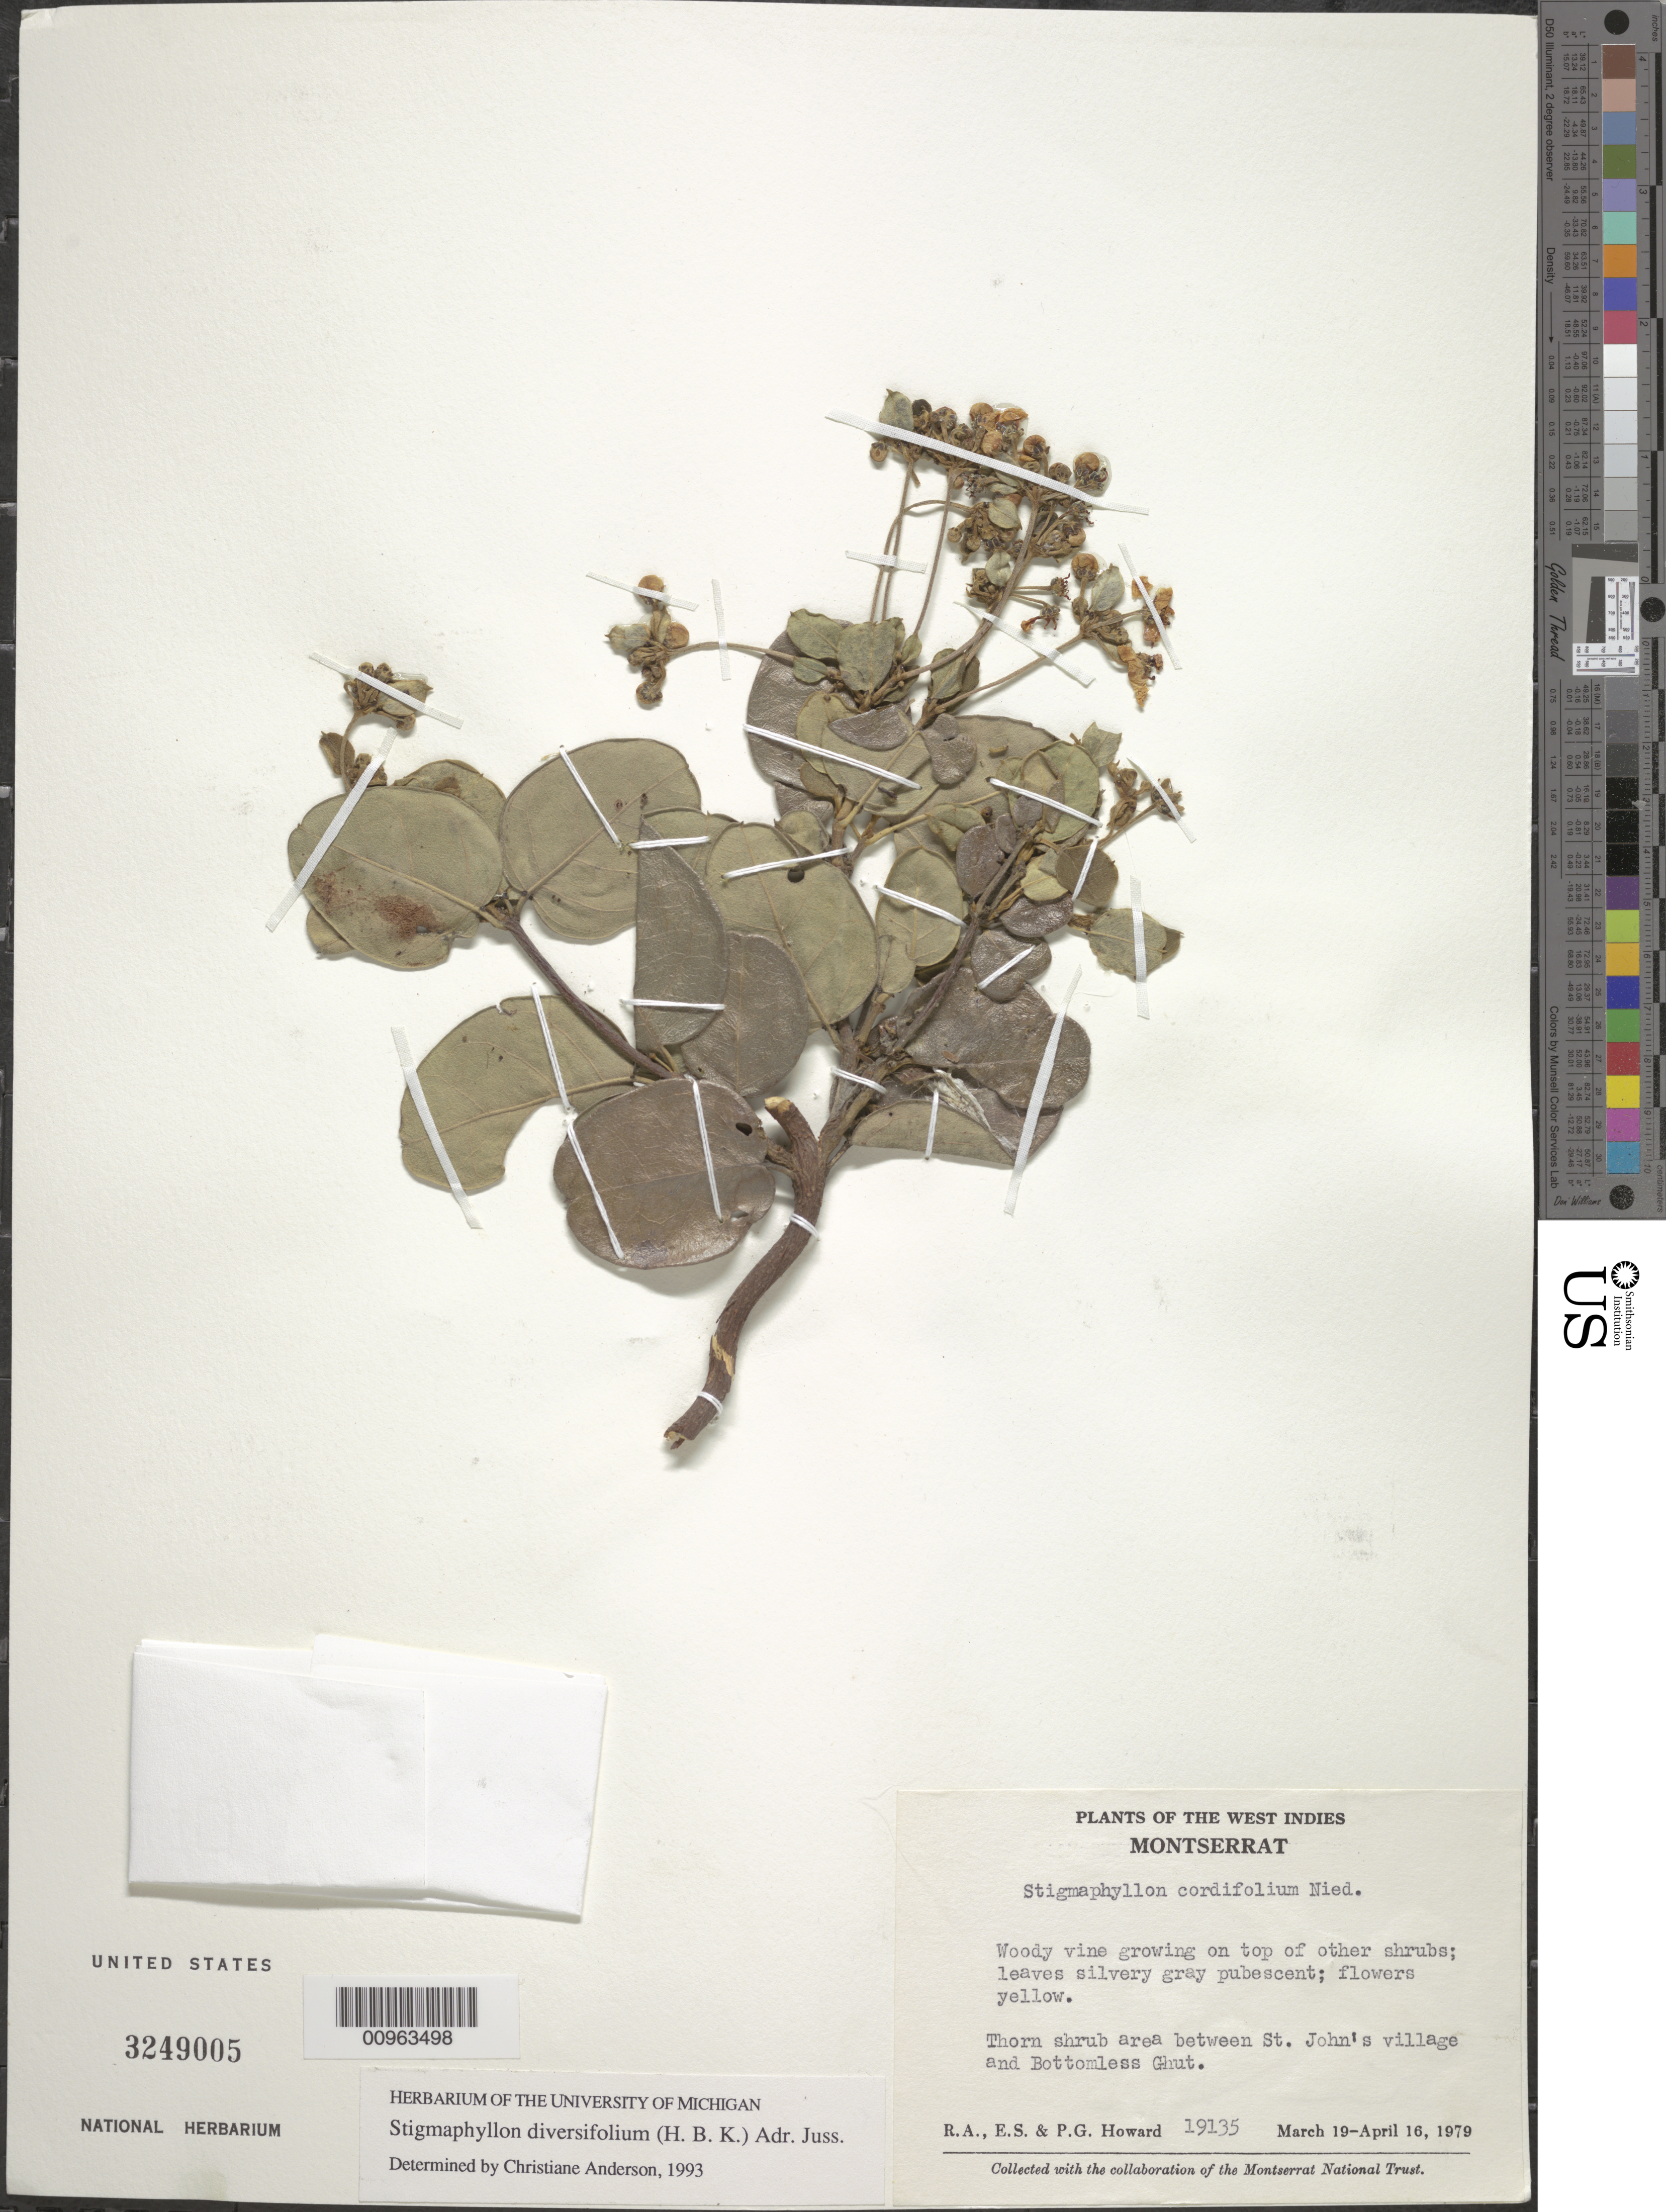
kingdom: Plantae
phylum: Tracheophyta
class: Magnoliopsida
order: Malpighiales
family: Malpighiaceae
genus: Stigmaphyllon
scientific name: Stigmaphyllon diversifolium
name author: (Kunth) A. Juss.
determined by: Anderson, C.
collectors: R. A. Howard, E. S. Howard & P. Howard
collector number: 19135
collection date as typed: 19 Mar 1979 to 16 Apr 1979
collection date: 1979-03-19/1979-04-16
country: Montserrat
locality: Area between St. John's village and Bottomless Ghut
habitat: Growing on top of other shrubs in thorn shrub area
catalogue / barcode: US 3249005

────

What is needed:
Reproduce every line of the data above without any changes, leaving out the pictures.

Answer to this problem:
kingdom: Plantae
phylum: Tracheophyta
class: Magnoliopsida
order: Malpighiales
family: Malpighiaceae
genus: Stigmaphyllon
scientific name: Stigmaphyllon diversifolium
name author: (Kunth) A. Juss.
determined by: Anderson, C.
collectors: R. A. Howard, E. S. Howard & P. Howard
collector number: 19135
collection date as typed: 19 Mar 1979 to 16 Apr 1979
collection date: 1979-03-19/1979-04-16
country: Montserrat
locality: Area between St. John's village and Bottomless Ghut
habitat: Growing on top of other shrubs in thorn shrub area
catalogue / barcode: US 3249005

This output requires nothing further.